● Exercise aim
A verbatim copy of the lines from the one with "left elbow: (862, 575)" through the final line below is required; print it and nothing else.

● Keypoint coordinate data
==================================================

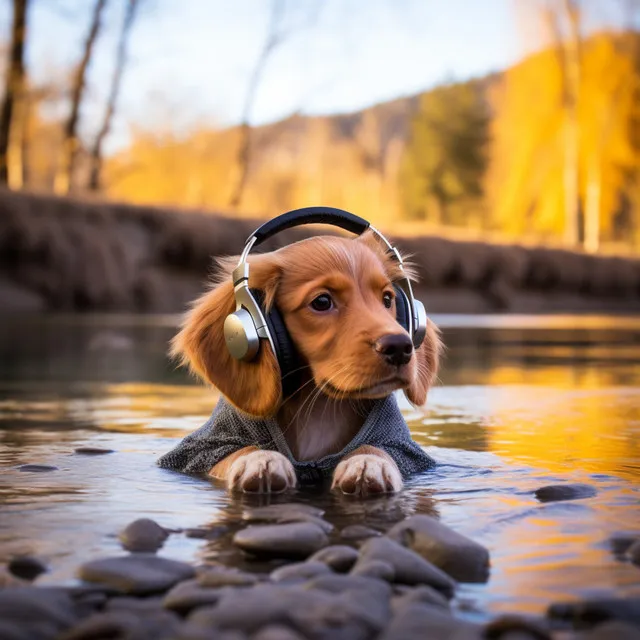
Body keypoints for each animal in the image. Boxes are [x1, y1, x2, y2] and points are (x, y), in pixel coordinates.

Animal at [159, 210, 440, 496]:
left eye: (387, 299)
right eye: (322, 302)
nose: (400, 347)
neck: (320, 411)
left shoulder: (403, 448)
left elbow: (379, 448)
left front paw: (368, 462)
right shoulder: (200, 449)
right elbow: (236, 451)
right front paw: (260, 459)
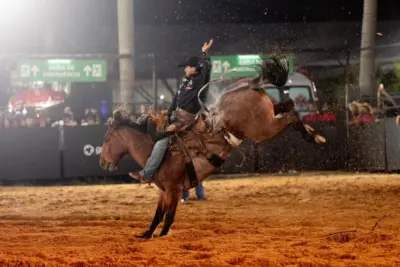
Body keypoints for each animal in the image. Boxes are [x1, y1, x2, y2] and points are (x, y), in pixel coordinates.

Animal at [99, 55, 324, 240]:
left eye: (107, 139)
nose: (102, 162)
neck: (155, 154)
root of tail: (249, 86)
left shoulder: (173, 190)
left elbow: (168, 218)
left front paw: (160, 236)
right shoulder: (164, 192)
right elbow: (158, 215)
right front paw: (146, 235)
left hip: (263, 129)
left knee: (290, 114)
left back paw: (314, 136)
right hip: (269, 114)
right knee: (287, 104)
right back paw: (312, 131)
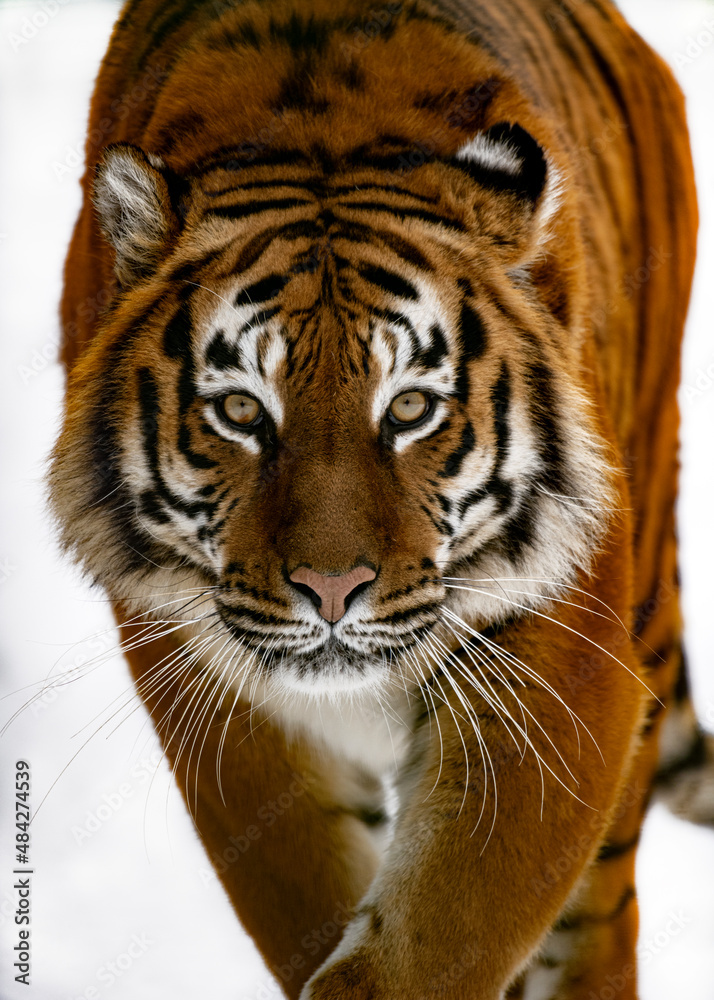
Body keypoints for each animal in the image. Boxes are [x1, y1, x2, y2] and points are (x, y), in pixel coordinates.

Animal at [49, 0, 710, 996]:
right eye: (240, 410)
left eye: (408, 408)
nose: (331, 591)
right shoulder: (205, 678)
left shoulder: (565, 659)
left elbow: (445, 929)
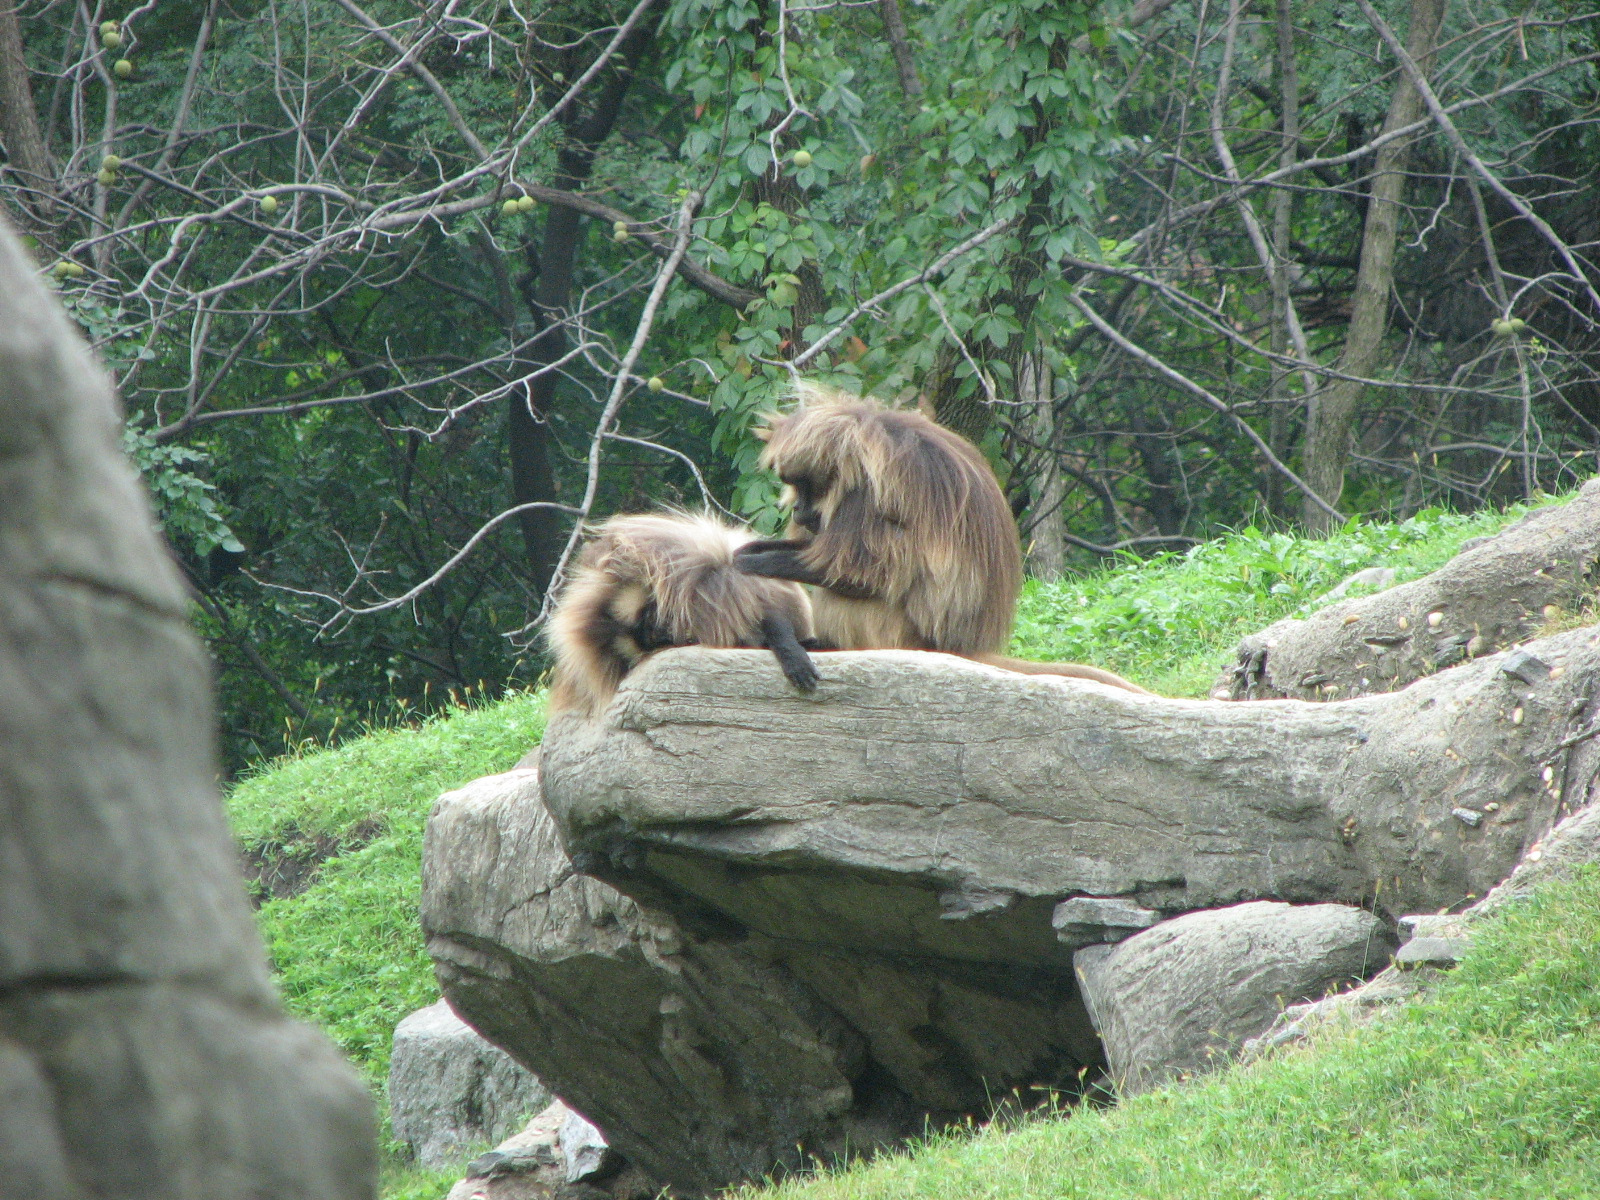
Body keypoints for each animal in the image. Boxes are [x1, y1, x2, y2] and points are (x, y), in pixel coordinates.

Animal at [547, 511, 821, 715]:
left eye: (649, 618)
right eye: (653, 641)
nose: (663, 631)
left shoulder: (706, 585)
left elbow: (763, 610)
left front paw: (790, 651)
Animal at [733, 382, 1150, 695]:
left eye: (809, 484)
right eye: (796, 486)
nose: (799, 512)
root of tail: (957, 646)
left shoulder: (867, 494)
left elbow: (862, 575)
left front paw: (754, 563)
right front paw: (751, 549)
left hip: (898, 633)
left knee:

==================================================

● Result
left elbow: (862, 575)
left front paw: (754, 563)
right front paw: (751, 549)
left hip: (898, 633)
left knee:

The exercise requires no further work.